_Problem details_
Begin at the line containing "факультета." in the data below and go on through the line containing "2016年2月21日 1:48 AM", repeating each line exactly; include both ends and no other line.

[Page-level text extractions]
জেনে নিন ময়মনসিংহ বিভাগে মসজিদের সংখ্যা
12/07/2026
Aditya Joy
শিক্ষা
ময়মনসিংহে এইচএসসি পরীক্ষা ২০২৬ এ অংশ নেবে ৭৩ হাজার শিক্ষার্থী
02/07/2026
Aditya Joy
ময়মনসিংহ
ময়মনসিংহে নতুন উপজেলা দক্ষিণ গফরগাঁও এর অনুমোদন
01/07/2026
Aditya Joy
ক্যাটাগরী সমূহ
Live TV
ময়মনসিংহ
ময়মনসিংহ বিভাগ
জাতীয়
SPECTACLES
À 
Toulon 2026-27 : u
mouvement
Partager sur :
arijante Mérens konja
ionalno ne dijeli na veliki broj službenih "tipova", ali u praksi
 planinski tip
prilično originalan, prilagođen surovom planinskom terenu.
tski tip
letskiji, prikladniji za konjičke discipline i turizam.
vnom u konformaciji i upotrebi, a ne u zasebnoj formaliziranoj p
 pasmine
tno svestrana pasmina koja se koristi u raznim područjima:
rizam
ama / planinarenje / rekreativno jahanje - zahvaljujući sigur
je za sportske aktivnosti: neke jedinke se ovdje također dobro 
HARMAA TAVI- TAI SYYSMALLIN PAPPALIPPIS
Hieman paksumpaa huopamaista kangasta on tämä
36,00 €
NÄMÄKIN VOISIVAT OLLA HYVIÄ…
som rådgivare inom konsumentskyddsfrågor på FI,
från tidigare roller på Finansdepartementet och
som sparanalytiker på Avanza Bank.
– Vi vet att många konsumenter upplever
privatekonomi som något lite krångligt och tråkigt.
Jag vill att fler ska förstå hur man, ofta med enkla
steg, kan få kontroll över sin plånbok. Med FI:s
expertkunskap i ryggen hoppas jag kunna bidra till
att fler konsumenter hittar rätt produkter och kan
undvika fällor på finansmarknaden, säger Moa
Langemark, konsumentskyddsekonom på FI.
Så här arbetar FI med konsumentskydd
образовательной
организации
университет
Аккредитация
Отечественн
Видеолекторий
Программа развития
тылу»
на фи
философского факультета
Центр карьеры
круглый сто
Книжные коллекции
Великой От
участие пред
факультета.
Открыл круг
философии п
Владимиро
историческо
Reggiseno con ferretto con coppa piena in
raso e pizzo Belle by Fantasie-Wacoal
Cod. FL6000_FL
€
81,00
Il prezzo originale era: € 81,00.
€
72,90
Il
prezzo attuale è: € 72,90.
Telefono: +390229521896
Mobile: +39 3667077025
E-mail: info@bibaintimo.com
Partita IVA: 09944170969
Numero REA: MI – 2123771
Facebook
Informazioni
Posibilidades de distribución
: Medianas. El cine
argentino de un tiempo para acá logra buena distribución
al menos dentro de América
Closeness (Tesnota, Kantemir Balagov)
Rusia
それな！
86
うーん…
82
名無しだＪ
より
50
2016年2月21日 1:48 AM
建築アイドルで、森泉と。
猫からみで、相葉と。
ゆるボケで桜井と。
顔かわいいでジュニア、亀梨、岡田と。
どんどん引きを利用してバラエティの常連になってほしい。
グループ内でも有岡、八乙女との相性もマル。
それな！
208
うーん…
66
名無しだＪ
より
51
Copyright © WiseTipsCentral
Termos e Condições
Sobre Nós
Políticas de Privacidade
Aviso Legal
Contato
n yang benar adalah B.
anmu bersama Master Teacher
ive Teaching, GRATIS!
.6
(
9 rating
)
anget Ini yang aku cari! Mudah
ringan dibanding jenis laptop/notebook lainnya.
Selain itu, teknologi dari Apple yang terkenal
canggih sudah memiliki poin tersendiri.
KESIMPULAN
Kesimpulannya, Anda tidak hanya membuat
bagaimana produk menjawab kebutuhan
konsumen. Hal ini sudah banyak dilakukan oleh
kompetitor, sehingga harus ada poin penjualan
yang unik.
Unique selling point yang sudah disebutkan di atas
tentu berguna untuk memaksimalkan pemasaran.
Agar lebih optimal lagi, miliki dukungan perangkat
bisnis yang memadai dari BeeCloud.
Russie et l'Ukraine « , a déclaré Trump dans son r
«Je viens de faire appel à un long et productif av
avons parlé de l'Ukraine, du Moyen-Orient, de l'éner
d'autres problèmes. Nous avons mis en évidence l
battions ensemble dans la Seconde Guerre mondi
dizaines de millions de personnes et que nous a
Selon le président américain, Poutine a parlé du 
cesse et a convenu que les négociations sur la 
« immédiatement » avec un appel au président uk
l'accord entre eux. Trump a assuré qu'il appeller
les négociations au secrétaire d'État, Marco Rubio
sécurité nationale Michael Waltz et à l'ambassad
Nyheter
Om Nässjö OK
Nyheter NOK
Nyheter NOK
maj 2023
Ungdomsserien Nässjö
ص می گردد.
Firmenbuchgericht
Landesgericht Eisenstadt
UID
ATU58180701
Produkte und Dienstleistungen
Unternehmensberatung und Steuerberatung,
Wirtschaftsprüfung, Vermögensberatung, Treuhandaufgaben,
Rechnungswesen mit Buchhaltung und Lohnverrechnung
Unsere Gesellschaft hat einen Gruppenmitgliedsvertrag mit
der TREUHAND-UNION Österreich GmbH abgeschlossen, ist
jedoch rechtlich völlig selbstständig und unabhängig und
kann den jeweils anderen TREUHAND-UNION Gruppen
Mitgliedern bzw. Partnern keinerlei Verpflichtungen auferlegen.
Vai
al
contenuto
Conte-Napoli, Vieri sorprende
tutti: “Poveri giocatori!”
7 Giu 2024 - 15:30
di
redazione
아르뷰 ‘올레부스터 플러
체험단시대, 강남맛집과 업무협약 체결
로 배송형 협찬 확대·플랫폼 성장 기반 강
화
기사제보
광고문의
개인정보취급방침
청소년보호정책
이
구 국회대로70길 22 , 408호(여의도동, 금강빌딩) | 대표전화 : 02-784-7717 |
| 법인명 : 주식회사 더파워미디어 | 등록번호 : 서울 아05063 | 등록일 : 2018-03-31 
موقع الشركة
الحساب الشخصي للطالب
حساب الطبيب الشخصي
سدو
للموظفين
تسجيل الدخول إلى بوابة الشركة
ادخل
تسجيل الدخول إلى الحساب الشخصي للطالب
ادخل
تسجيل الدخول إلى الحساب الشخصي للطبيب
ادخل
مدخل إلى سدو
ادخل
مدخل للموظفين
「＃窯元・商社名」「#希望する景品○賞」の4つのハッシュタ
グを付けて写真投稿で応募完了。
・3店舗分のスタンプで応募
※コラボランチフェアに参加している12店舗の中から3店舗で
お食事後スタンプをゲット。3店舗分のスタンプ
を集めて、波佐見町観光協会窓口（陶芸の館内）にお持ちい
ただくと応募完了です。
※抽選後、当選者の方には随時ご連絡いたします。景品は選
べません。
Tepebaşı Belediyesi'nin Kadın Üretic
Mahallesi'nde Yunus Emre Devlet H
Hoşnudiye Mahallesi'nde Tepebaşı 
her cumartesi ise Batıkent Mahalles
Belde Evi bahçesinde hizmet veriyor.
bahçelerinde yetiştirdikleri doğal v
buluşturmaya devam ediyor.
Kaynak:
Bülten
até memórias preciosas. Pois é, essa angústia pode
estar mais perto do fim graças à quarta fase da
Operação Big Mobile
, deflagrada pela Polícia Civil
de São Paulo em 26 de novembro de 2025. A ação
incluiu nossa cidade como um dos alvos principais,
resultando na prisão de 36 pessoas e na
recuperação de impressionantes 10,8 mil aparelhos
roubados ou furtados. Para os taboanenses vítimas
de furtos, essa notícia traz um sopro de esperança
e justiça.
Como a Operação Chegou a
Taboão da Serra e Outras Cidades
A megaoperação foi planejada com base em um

_Answer for this exercise_
факультета.
Открыл круг
философии п
Владимиро
историческо
Reggiseno con ferretto con coppa piena in
raso e pizzo Belle by Fantasie-Wacoal
Cod. FL6000_FL
€
81,00
Il prezzo originale era: € 81,00.
€
72,90
Il
prezzo attuale è: € 72,90.
Telefono: +390229521896
Mobile: +39 3667077025
E-mail: info@bibaintimo.com
Partita IVA: 09944170969
Numero REA: MI – 2123771
Facebook
Informazioni
Posibilidades de distribución
: Medianas. El cine
argentino de un tiempo para acá logra buena distribución
al menos dentro de América
Closeness (Tesnota, Kantemir Balagov)
Rusia
それな！
86
うーん…
82
名無しだＪ
より
50
2016年2月21日 1:48 AM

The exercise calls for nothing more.